§ Text
# Producer for Stream Processing

## Installations and Imports

In [1]:
from scipy.special import boxcox
import requests
from kafka import KafkaProducer
import pandas as pd
import json
import time
import logging


## Helper Functions for Preprocessing

In [2]:
def zscore_normalization(df, name):
    mean = df[name].mean()
    sd = df[name].std()

    df[name] = (df[name] - mean) / sd

def preprocess(df):
    df = df.drop(columns=['Name', 'md5'])
    for i in df.columns:
        if i != 'legitimate':
            df[i] = boxcox(df[i], 0.5)
            zscore_normalization(df, i)
    correlation_matrix = df.corr()
    cols_to_drop = []
    for i in df.columns:
        for j in df.columns:
            if i != j and i != 'legitimate' and j != 'legitimate' and abs(correlation_matrix[i][j]) > 0.6 and i not in cols_to_drop and j not in cols_to_drop:
                cols_to_drop.append(i)

§ Exercise prompt
In the producer code, what causes a column to be added to cols_to_drop? Answer in one to three sentences.

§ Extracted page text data
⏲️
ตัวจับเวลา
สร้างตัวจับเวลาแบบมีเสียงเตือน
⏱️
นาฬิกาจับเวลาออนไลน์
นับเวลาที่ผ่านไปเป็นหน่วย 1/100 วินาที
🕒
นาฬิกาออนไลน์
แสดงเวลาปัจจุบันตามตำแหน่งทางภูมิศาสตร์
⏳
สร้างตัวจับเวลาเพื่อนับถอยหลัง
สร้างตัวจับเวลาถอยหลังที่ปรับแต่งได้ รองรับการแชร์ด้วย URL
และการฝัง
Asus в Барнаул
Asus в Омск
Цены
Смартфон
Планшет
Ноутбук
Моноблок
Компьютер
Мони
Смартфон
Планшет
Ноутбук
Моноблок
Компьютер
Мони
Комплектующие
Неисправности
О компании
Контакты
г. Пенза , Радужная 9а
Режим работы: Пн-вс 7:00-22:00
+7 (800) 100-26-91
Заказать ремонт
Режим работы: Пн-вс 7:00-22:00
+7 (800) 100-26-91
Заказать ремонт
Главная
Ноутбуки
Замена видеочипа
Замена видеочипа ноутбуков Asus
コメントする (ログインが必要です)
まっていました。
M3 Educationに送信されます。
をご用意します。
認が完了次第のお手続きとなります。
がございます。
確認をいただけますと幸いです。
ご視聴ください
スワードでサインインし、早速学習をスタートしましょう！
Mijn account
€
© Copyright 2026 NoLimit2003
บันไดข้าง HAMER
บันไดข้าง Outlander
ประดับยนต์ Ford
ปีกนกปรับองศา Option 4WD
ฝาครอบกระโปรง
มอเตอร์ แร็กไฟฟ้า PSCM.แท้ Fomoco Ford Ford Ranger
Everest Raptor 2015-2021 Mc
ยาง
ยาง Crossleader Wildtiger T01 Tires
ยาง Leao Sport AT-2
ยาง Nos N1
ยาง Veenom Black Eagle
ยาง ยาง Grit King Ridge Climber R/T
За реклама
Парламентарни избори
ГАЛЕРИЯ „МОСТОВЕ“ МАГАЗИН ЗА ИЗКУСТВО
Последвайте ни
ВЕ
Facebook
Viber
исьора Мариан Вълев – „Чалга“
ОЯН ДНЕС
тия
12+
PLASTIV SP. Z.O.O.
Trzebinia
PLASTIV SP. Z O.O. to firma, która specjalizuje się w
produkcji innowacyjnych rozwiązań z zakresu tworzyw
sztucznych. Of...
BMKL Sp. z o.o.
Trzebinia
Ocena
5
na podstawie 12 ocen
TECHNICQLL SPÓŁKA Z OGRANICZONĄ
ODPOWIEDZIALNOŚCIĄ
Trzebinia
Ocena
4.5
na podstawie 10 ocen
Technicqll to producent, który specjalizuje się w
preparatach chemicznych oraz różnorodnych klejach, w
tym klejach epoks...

§ Solution to the problem
A column i is added to cols_to_drop when the absolute value of its correlation with a different column j is greater than 0.6. Neither i nor j may be the 'legitimate' column, and neither may already be in cols_to_drop.